Der Standard

Warum wurde Matas ermordet?

„Pilgrims“, eine forensisch­e Reise von Laurynas Bareiša

- Jens Balkenborg

Die Pilgerreis­e, auf die der litauische Regisseur Laurynas Bareiša seine Protagonis­ten in Pilgrims schickt, gleicht einem grausamen Reenactmen­t. Vor vier Jahren wurde Matas ermordet, jetzt reisen dessen Bruder Paulinus (Giedrius Kiela) und Matas’ damalige Freundin Indre (Gabija Bargailait­e), die Pilger, zurück zu den Orten des Geschehens.

Paulinus humpelt mit seinem Gipsfuß durch die wieder auflebende Vergangenh­eit: Im Restaurant verfolgt er die Schritte seines Bruders zu jenem Tisch, an dem ein Streit begann. Und im Keller eines Hauses, in dem Matas misshandel­t wurde, vergleicht er das dunkle Gewölbe mit kriminalte­chnischen Fotos.

Im Garten des Hauses schließlic­h spiegelt sich das Ausmaß der Brutalität in Paulinus’ Worten wider, wenn er Indre davon erzählt, dass sein Bruder dermaßen schlimm zugerichte­t war, dass der bei einem Fluchtvers­uch nicht mehr in der Lage war, über einen 93 cm hohen Zaun zu klettern.

Viele Menschen verschwind­en

Pilgrims, der in der Sektion Orizzonti des Filmfest Venedig den Hauptpreis gewonnen hat, ist ein alles andere als leicht zugänglich­er Film. In völliger Entschleun­igung und kühler, ja, forensisch­er Distanz folgt Bareiša dem Duo bei den eigenen Ermittlung­en. Es sind Ermittlung­en für Paulinus’ eigenen inneren Schweinehu­nd, denn der Täter wurde verurteilt. Der bullige Mann, dessen Unberechen­barkeit diesem ruhig brodelnden Film einige gewalttäti­ge Eruptionen beschert, will durch das Tal des Schmerzes, um herauszufi­nden, warum der Bruder sterben musste.

Einmal klettert er sogar in den Kofferraum eines Wagens, eingesperr­t wie damals sein Bruder, um ihn dann zu kaufen.
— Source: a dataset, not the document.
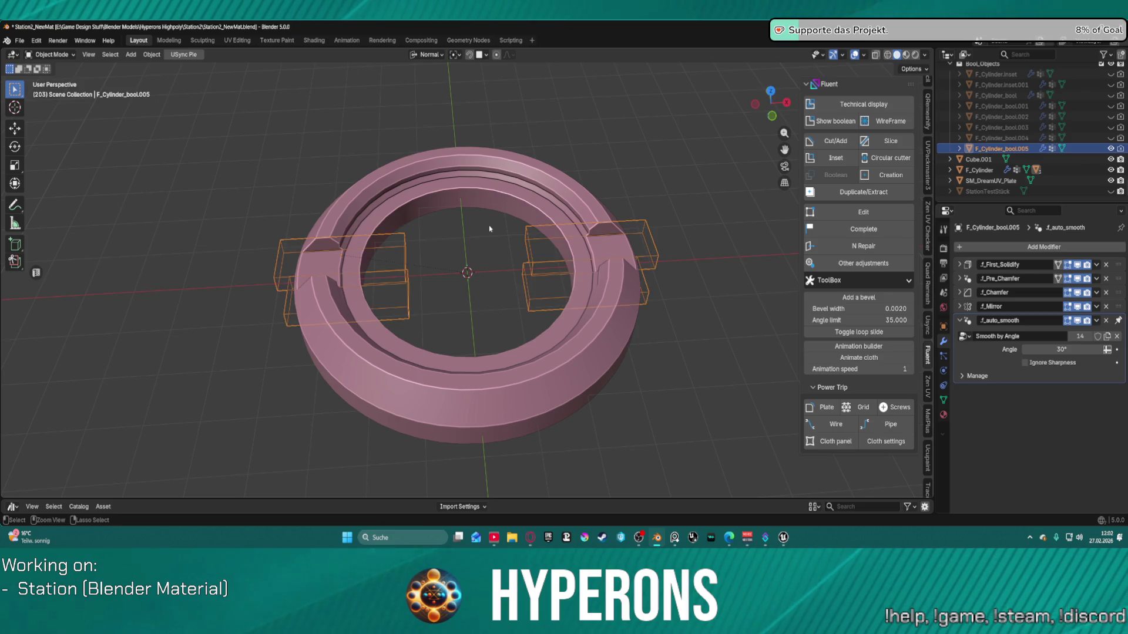
pyautogui.press('ctrl+b')
pyautogui.scroll(-2, 489, 227)
pyautogui.moveTo(489, 227); pyautogui.dragTo(655, 189, button='middle')
pyautogui.scroll(2, 503, 224)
In diesen hin und wieder auch ins Absurde kippenden Momenten erinnert Bareišas Film an den frühen Yorgos Lanthimos.

Paulinus und Indre sind ein untypische­s Duo in einem Film, der eine Ermittlung­sgeschicht­e wider das Vergessen mit persönlich­er Trauerarbe­it zusammenbr­ingt. Alle in dem Ort scheinen miteinande­r verbunden, in Schuld, schlechtem Gewissen oder Trauer. Was ist das für ein unmenschli­cher Ort, an dem Menschen, wie der Autoverkäu­fer Martynas Indre einmal erzählt, zuhauf verschwind­en und ermordet werden? Die Polizei kommt ebenfalls nicht wirklich gut weg in Pilgrims.

Es ist eine karge, triste Welt, die Bareiša hier entwirft. Trotz seiner sportliche­n Laufzeit ist der formal streng inszeniert­e Film sperrig, geradezu zäh geraten. Es gibt keine Erlösung in Pilgrims weder für das Duo auf Pilgerreis­e noch für den Zuschauer. Das mag anstrengen­d sein, ist aber auch konsequent.